CFP: Body/Booty: Medieval Ass-ets (grad) (2/5/07; 3/16/07)
2nd Annual Medieval Studies/CUNY Medievalists
Interdisciplinary Graduate Student Conference
March 16, 2007
CUNY Graduate Center, New York, NY
Body/Booty: Medieval Ass-ets
The body was central to the configuration of
numerous discourses in the medieval era. Whether
considering corporeal bodies, social bodies, or body
as trope, there was a recurring tendency to assess
the value of the body according to various measures
of worth: sexual, spiritual, economic, etc. We
invite papers from all academic disciplines that
probe questions surrounding the body and its
commodification from late antiquity through the
early modern period. How were ideas about the body
constructed? How did these various constructions
intersect with and inform concepts of class, race,
religion, law, gender, and/or value?
Topics may include but are not limited to:
* physicality and physiognomy
* looting, pillaging, and plunder
* clerical sexualities: celibacy ,
concubinage, traditions specific
to women, etc.

**Extracted material**.
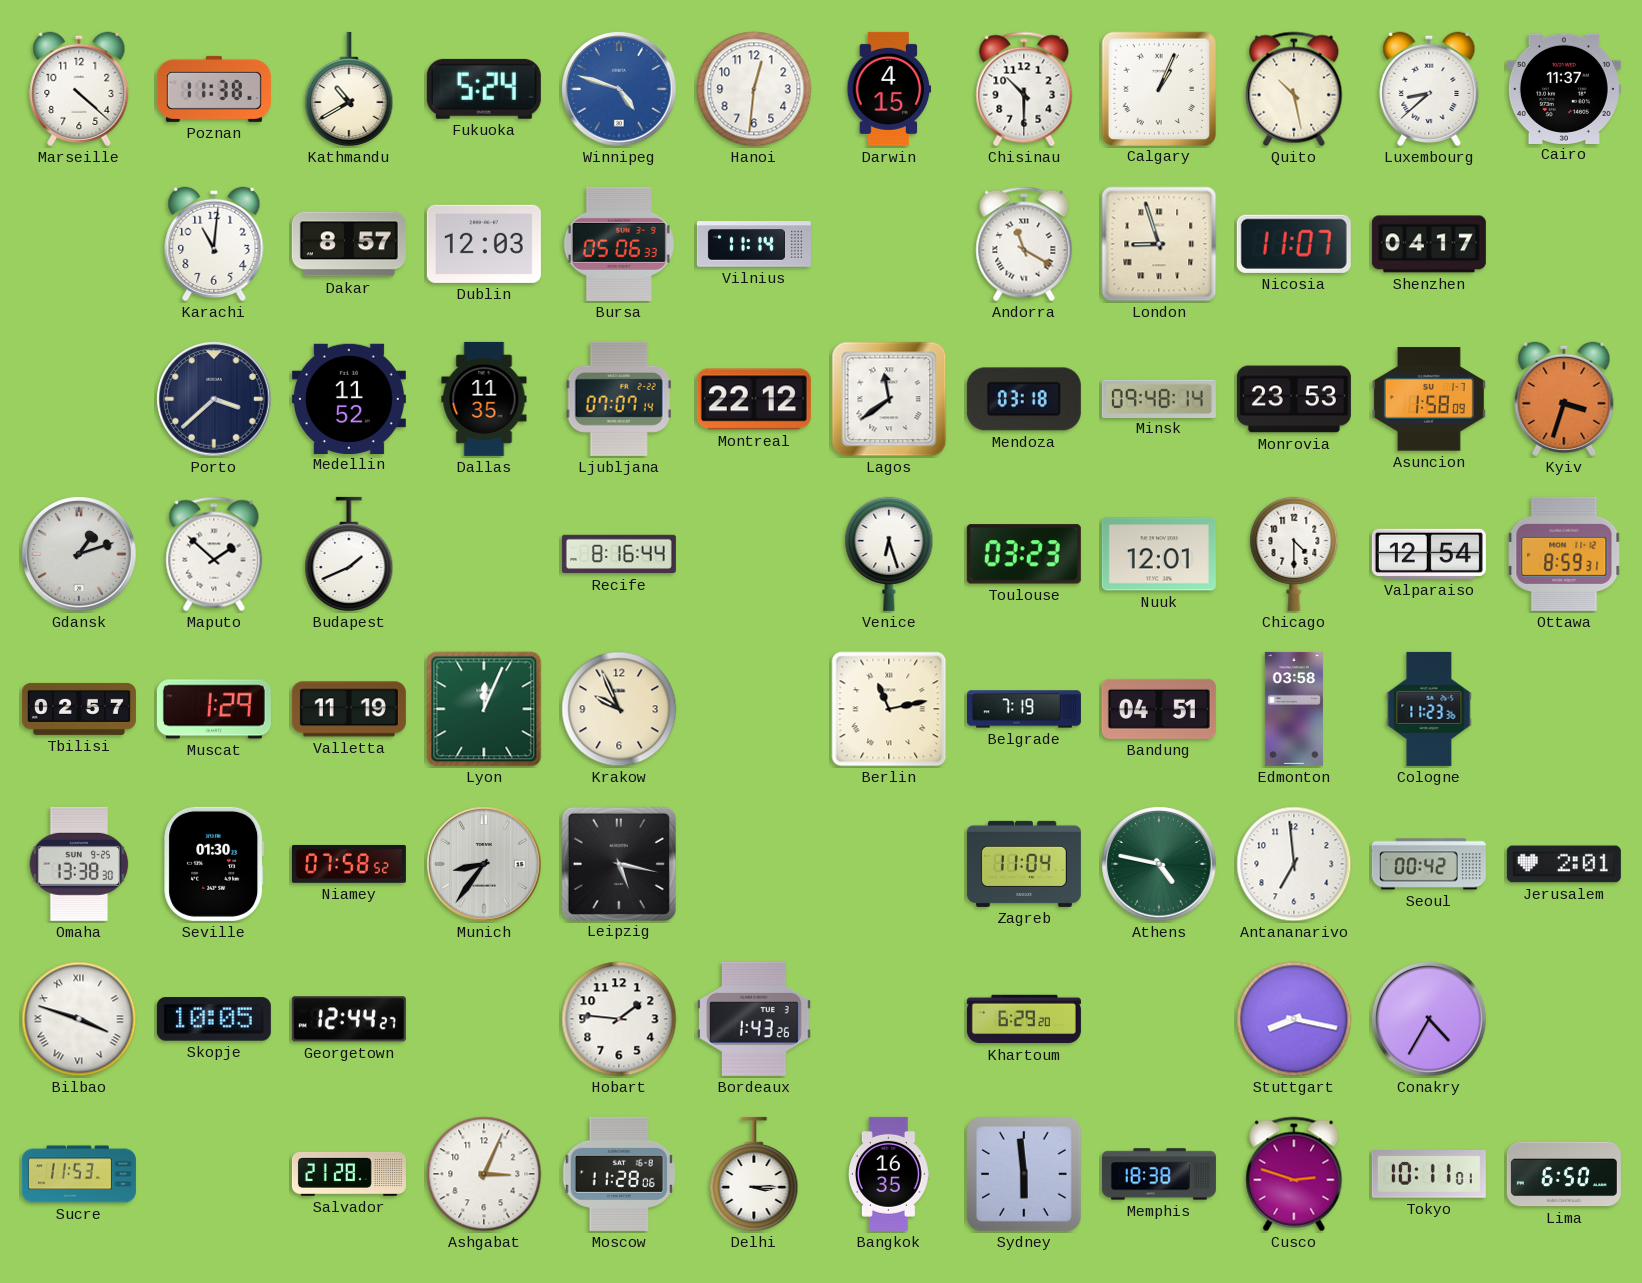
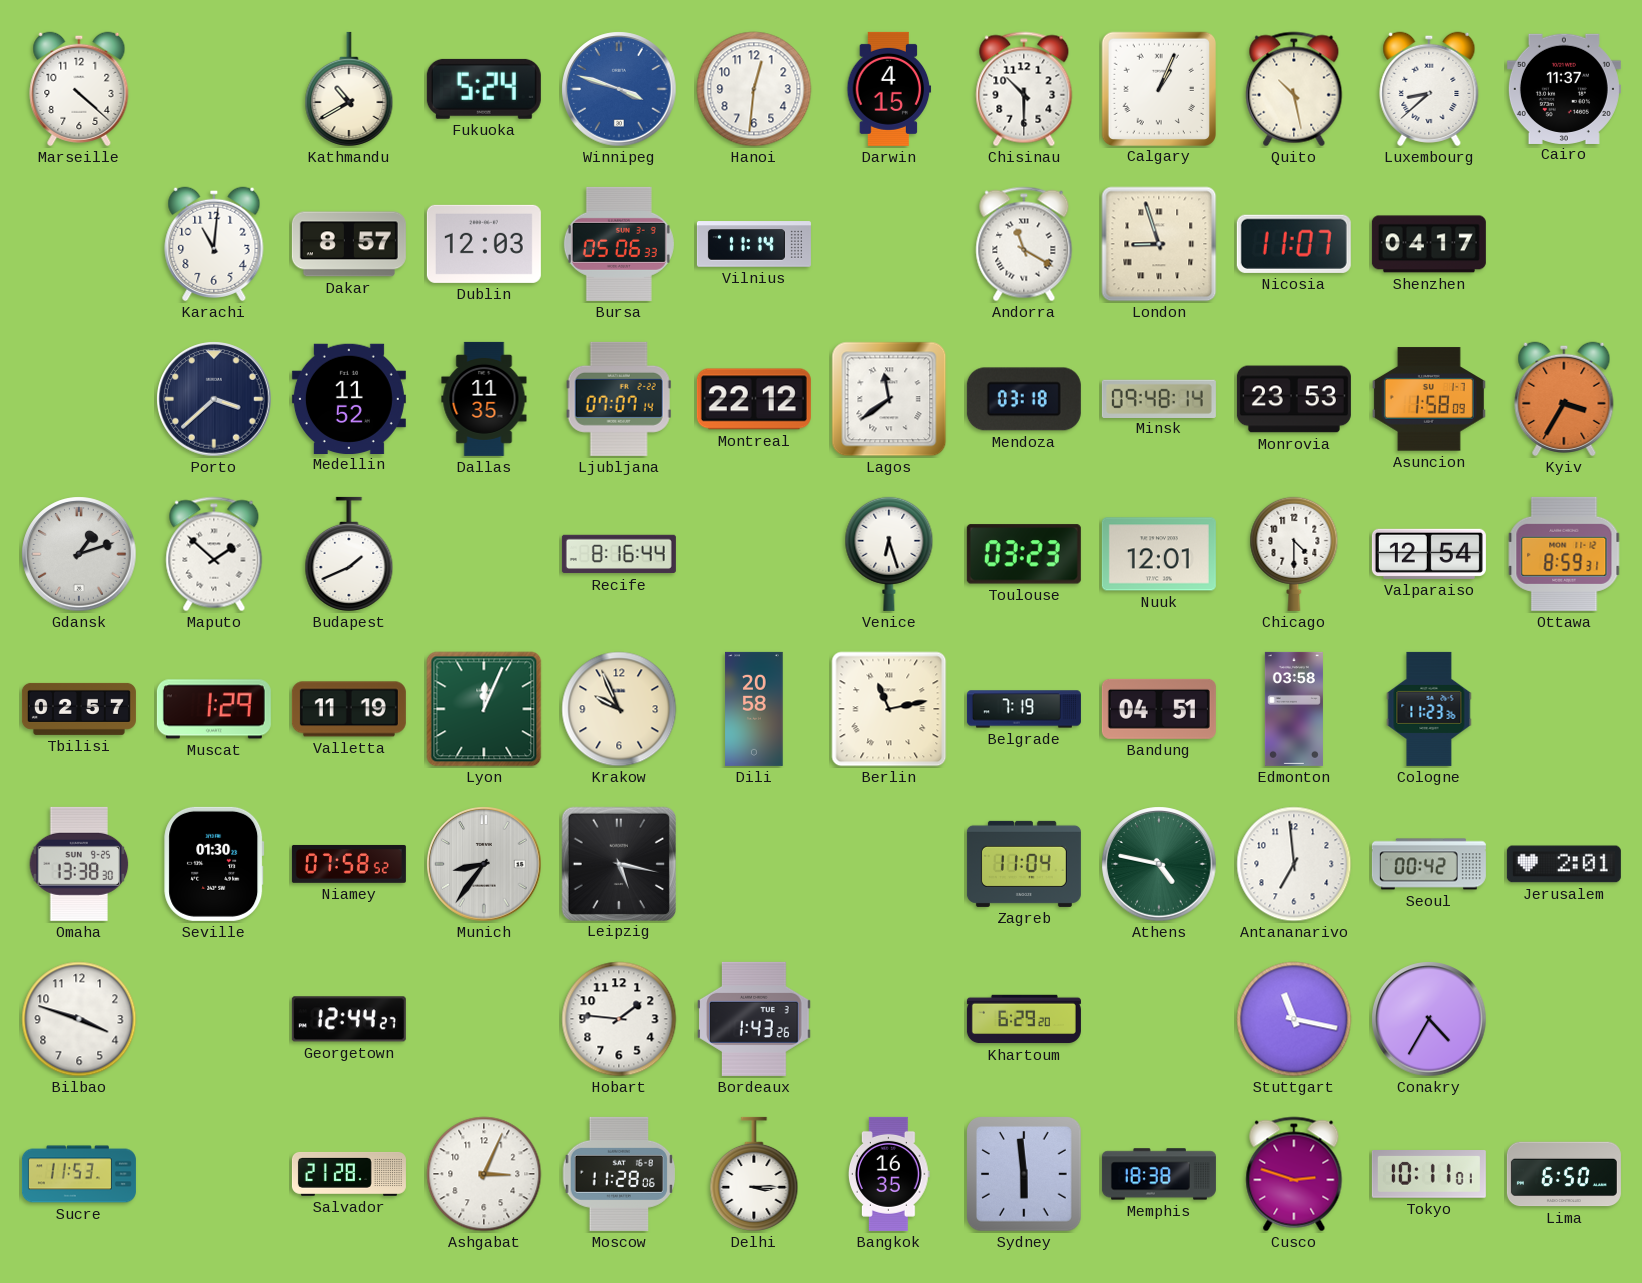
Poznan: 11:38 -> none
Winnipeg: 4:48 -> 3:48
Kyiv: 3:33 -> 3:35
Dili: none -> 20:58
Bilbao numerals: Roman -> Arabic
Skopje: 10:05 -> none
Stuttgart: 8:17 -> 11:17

**Problem to work on**. According to the call for papers, what span of time should the submitted work on the body cover?

**Output for this exercise**. From late antiquity through the early modern period.